13:27 who just started integrating 2πR^2(sinθdθ) from 0° to 180°?
this would mean nothing, though maybe
That is actually what I predicted the proof would be! I haven't yet wrapped my head around the one without integration lol.
This will give u the surface area of sphere.
But we are here to prove that area of sphere is equal to area of rectangle ( of height equal to diameter of sphere and lenght equal to circumference of sphere)
Not to prove that area of sphere equals to 4πr^2.
But i also started doing the same thing u said...😂😂
@@dee8163 that is why mathematics is such a powerful tool as you do not need to intuatively understand "why" for something to be proven
@@JensenPlaysMC oh god you're right. This is a scary thing to have to confront. (I'm applying to colleges for maths honours currently)
Well he is a only teacher who doesn't gets angry on asking why , rather he ends up answering even the why's that were gonna spawn in future !
Genius ...
Why 2πr^(2) is not true?
(2πr/2*2πr)
These graphics are amazing
I've never seen such a powerful animation study in my life. Great job man.. keep going 💪
Yayy i figured out the proof (challenge mode) ^_^ and what a great video Grant. Display of mathematical elegance.

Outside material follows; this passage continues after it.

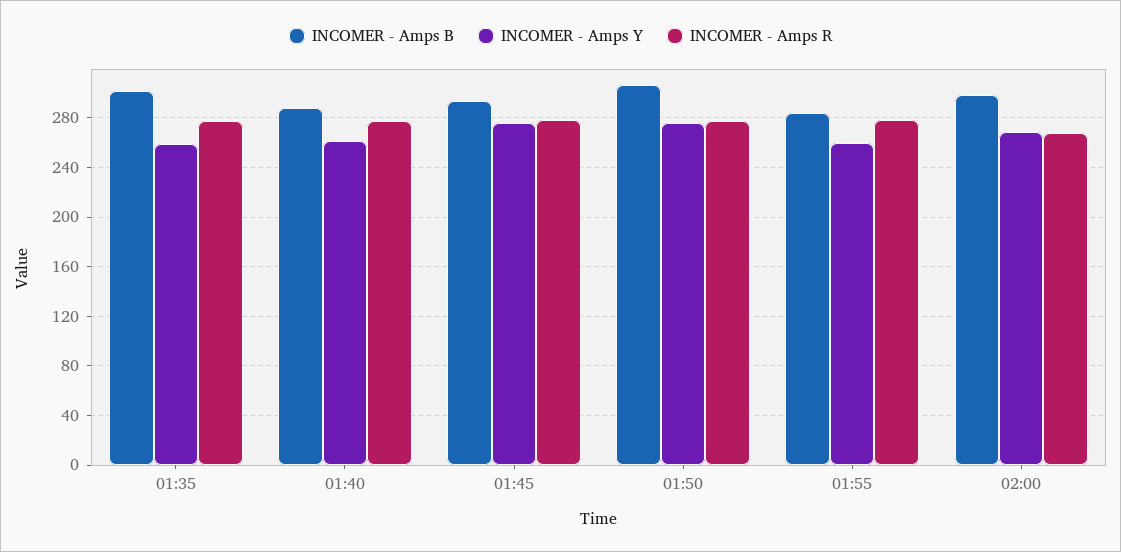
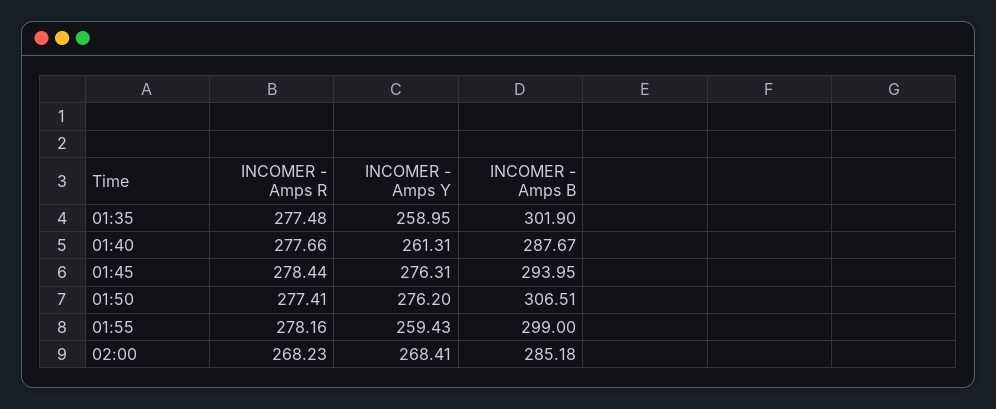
INCOMER - Amps B, 01:55: 285 -> 299
INCOMER - Amps B, 02:00: 300 -> 285.18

Love your work
Great video as always, just finished cal 2 with an easy A thanks to some help from your vids on Taylor series!
Easy A are the best.
this helped me understand why the jacobian of the spherical coordinates has the sine in it.
The video, the explanation, the simplification and the object of the work -- all are in point. This is how we need to learn maths. Mr 3B1Br, I'm really honored to watch your videos and the way this inspires me is inexpressible. Thank you so much!
Me at 12:34
I LIKE THE CYLINDER I REALLY LIKE THE CYLINDER
Attempting those exercises made me realize that I actually find the more conventional math style of setting up equations and solving them much more intuitive than trying to fit everything into weird geometrical analogies. Especially given how non obvious they are and how far afield from them you have to go to derive a solution anyway.
For example, I'm finding question #3 completely unapproachable. And I wouldn't even have to ask that question if I just calculated the original area normally, rather than distracting myself with shadows and cylinders and who knows what else. I think I got the wrong answer to #2 (2π R cos θ dθ) because the hint makes no sense otherwise, but the derivation makes sense to me (2π R sin θ - (2π R sin θ - 2π R cos θ dθ) = 2π R cos θ dθ), and there's no way to check it other than cheating by skipping ahead in the video.
Oops, skipping ahead doesn't help. :(
But I realized what I did wrong, I used the formula for circumference instead of area to get the area of the ring. Fixing that makes the hint make sense.
HebaruSan For the area you just assume its a rectangle and multiply it’s length (2*pi*R*sin t) by its width (R*dt)
I think what may often be overlooked is that we are all different and the success rate of different strategies will vary. For educators it is important to be able to present different strategies and connect them together so one can find a way to explain something that works. It is great when you see someone struggling and you are able to provide a different view than they have been taught and it will help them excel. I agree that a lot of topological tricks are not very obvious (at least to me) but in some cases they are really helpful. I just find it interesting how different brains want to view the same problems using different strategies and analogies, it makes for an interesting life!
I totally agree. I'm fairly competent at math, which makes me realize that these types of videos are deceptive. They make people think that they "understand" when actually a lot of the steps are much harder than the conventional solution (involving flattening curved surfaces without stretching, projections, etc). I've encountered some "proofs" performed in false confidence where these steps are employed but incorrectly, by those who have seen things like this. I like the animations in this video, and there are new perspectives to be gleaned, but many people seeing this get the false satisfaction of understanding without the hard work to actually understand.
Very good video. The sphere to cylinder is easy to see.